Separate to this, FB estimated how likely a user was to click/convert on your ad, and multiplied your bid by this probability (times 1000). This number was used to rank your ad against other ads/content.

So, what would actually happen is that you'd see amazing performance on that $10 budget, and you'd be like FB rocks spend all the money. Unfortunately, because of the way the above worked, when you 10xed the budget it would all far apart.

If FB had actually wanted to maximise short term revenue they might have behaved like you said, but the reason they've made so much money over the years is that they were always much more focused on the longer-term revenue.

Fascinating. Hadn’t thought about the pacing factor.

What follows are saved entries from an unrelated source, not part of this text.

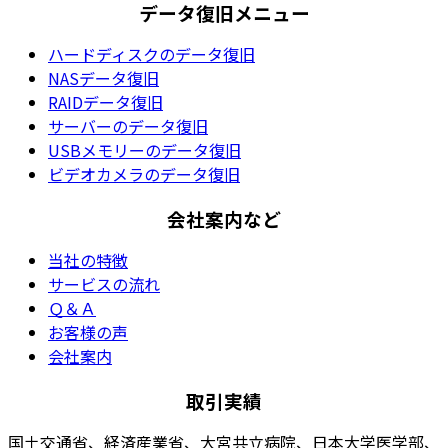
データ復旧メニュー
ハードディスクのデータ復旧
NASデータ復旧
RAIDデータ復旧
サーバーのデータ復旧
USBメモリーのデータ復旧
ビデオカメラのデータ復旧
会社案内など
当社の特徴
サービスの流れ
Ｑ＆Ａ
お客様の声
会社案内
取引実績
国土交通省、経済産業省、大宮共立病院、日本大学医学部、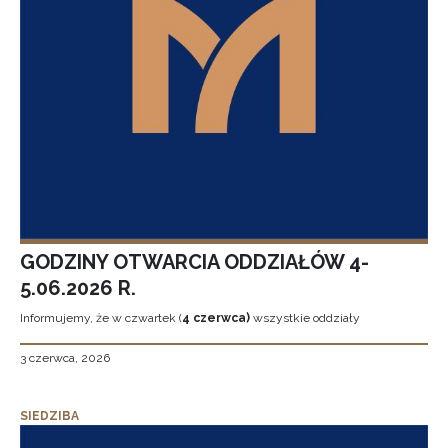
GODZINY OTWARCIA ODDZIAŁÓW 4-
5.06.2026 R.
Informujemy, że w czwartek (
4 czerwca)
wszystkie oddziały
3 czerwca, 2026
SIEDZIBA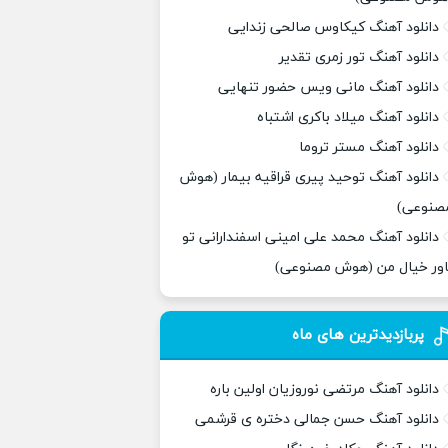
دانلود آهنگ کیکاوس صالحی زندایی
دانلود آهنگ تور زمری تقدیر
دانلود آهنگ مانی ویس حضور تنهایی
دانلود آهنگ میلاد باکری اشتباه
دانلود آهنگ مستر تروما
دانلود آهنگ توحید پیری قراقیه بیمار (هوش
صنوعی)
دانلود آهنگ محمد علی امینی اسفندارانی تو
اور خیال من (هوش مصنوعی)
پربازدیدترین های ماه
دانلود آهنگ مرتضی نوروزیان اولین باره
دانلود آهنگ حسن جمالی دختره ی قرشمی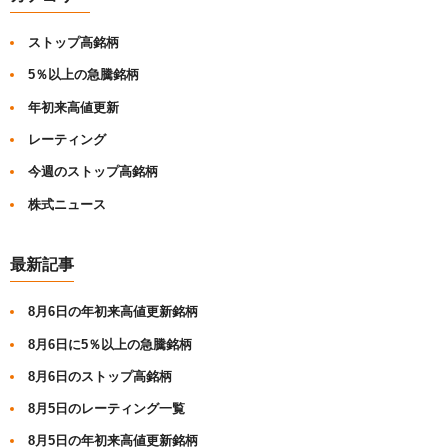
ストップ高銘柄
5％以上の急騰銘柄
年初来高値更新
レーティング
今週のストップ高銘柄
株式ニュース
最新記事
8月6日の年初来高値更新銘柄
8月6日に5％以上の急騰銘柄
8月6日のストップ高銘柄
8月5日のレーティング一覧
8月5日の年初来高値更新銘柄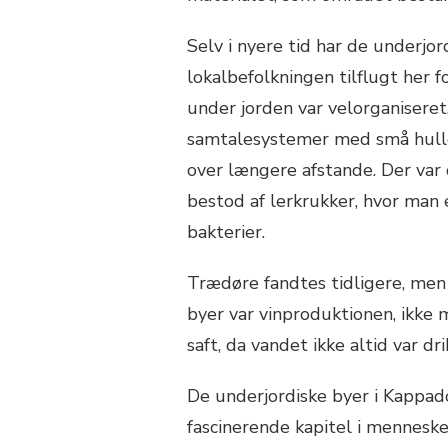
Selv i nyere tid har de underjo
lokalbefolkningen tilflugt her 
under jorden var velorganiseret
samtalesystemer med små hulle
over længere afstande. Der var
bestod af lerkrukker, hvor man 
bakterier.
Trædøre fandtes tidligere, men d
byer var vinproduktionen, ikke 
saft, da vandet ikke altid var dri
De underjordiske byer i Kappad
fascinerende kapitel i mennesket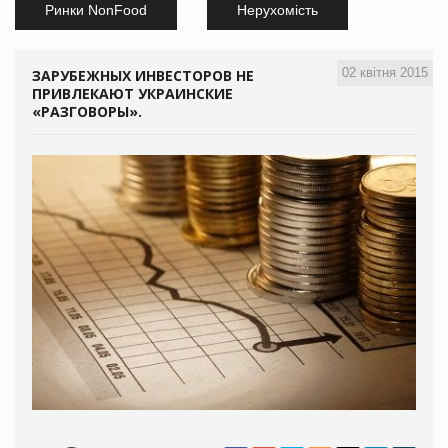
Ринки NonFood
Нерухомість
02 квітня 2015
ЗАРУБЕЖНЫХ ИНВЕСТОРОВ НЕ
ПРИВЛЕКАЮТ УКРАИНСКИЕ
«РАЗГОВОРЫ».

So given this is the case, how does any advertiser scale up their spending without getting disillusioned and abandoning FB ads?

If you think about it as a diminishing returns curve, it becomes something that can be understood and explored. Of course, the sales people will try to get you to expand quickly and your most efficient spend will come first - after your inflection point, your incremental return will decrease.

However, fighting that pull is the optimization opportunities enabled only at scale. If I run 1 ad, I know how that performs. If I run 1000 ads, I know which ad performs best.

So what I used to tell people to do was to slowly incremente their budget and measure performance at each step. It's kinda stupid, but it worked.
They’d probably use old conversion data to train their model. With time, it’ll be less useful but they only need a short term solution for now.